• _Aim of the task_
Copy each line of the records that includes "것입니다".

(Saved entries)

☆ ☆ ☆

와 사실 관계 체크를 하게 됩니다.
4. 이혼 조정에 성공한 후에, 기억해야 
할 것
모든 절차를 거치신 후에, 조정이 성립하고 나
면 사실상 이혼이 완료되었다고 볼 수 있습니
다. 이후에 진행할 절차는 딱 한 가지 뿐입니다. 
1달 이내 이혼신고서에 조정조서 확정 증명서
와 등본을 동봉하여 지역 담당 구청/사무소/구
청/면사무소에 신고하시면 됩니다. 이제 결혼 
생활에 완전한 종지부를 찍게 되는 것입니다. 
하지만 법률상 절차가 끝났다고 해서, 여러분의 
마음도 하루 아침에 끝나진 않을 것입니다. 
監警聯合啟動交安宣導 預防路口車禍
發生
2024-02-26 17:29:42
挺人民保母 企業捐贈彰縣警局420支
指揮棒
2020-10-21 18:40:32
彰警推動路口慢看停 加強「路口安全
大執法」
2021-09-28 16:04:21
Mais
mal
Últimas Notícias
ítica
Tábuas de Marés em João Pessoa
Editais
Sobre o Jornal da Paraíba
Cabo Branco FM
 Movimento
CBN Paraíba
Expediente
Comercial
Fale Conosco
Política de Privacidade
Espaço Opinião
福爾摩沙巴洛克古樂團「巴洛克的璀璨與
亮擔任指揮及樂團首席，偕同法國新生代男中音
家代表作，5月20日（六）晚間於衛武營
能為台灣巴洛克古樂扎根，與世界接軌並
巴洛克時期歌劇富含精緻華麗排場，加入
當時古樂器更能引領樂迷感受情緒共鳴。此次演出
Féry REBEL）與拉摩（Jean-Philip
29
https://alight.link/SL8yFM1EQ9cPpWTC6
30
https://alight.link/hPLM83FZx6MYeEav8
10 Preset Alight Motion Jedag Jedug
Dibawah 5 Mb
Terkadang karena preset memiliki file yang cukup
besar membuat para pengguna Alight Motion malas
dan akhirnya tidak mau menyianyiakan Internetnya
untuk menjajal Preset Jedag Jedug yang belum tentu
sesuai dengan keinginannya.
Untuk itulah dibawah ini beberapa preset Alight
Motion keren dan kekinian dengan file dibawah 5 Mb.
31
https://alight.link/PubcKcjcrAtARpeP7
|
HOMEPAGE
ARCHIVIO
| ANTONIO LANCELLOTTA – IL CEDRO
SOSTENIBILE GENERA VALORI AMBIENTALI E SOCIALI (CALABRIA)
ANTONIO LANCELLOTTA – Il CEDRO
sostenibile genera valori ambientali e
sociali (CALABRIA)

☆ ☆ ☆

• _Exercise response_
생활에 완전한 종지부를 찍게 되는 것입니다. 
마음도 하루 아침에 끝나진 않을 것입니다. 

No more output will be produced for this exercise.